A widely-reported verbal promise by Elon isn't worth the paper it's written on. But good PR can turn into bad PR pretty quickly...
A good example is the claim that EVs require such less maintenance that the annual "service" is optional and you don't need to be bothered with it. If a someone followed that advice and still brought the car in every 2 years for the fluid flushes, which amounts to the only service items of real consequence, they could find themselves screwed out of the $4,000 Extended Warranty ESA that they paid for. Worst yet, they will find that out when they take the car in out of warranty for possibly a major repair bill.
These warranty policies are all the more horrible when you consider the fact that until recently Tesla refused to disclose the service history of the car. Cyclone has been asking for the service history of the car he owns for over a year and it seems they have yet to provide that to him. As much as I like Tesla I feel they sometimes operate in a complete vacuum on realizing how unreasonable some of their policies are as they affect their customers. So even if you were about to buy a Tesla or sell a Tesla you could have a hard time just proving to someone else the car was maintained as required so as not to invalidate the ESA.

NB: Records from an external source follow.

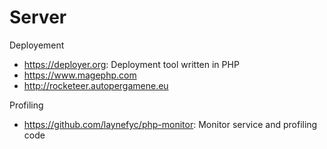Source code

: # Server

Deployement
* https://deployer.org: Deployment tool written in PHP
* https://www.magephp.com
* http://rocketeer.autopergamene.eu

Profiling
* https://github.com/laynefyc/php-monitor: Monitor service and profiling code
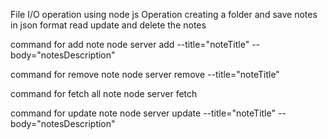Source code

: File I/O operation using node js
Operation 
creating a folder and save notes in json format
read update and delete the notes

command for add note
node server add --title="noteTitle" --body="notesDescription"

command for remove note
node server remove --title="noteTitle"

command for fetch all note
node server fetch

command for update note
node server update --title="noteTitle" --body="notesDescription"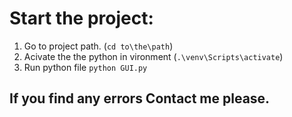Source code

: 
# Start the project:
1. Go to project path. (`cd to\the\path`)
2. Acivate the the python in vironment (`.\venv\Scripts\activate`)
3. Run python file `python GUI.py`

## If you find any errors Contact me please.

And the ESA contract calls for some "inspection" before the ESA can be transferred but nowhere does it say what they are "inspecting." With any other car manufacturer you fill out a simple form, fax it, and the warranty is transferred and you are done. Why does anything to do with the ESA have to be so convoluted?
+ Oh you bought a CPO car. No ESA for you.
+ Oh you missed one of the required services by 2 months. No ESA for you.
+ Your car failed the "inspection." No ESA for you.
+ You are not the original owner. No ESA for you and we are still going to keep that $4,000 that was paid for the ESA.
+ Congratulations on buying a Tesla from a private party and we could not confirm in advance if the ESA would transfer but now that the car is yours, we did some checking and No ESA for you.
None of the above are fair or reasonable by any stretch of the definition but yet this is the state of the ESA as it is presently offered.
Policies should be fair, reasonable and clearly documented on paper. I'm not a believer of "Oh we just put all the draconian policies on the contract just because we think the contract looks nicer with these policies in there but oh don't worry we don't plan to implement some of the unreasonable or ambiguous policies we put in there." Just come out with a reasonable policy, put it on paper, and implement it. This can't be that hard.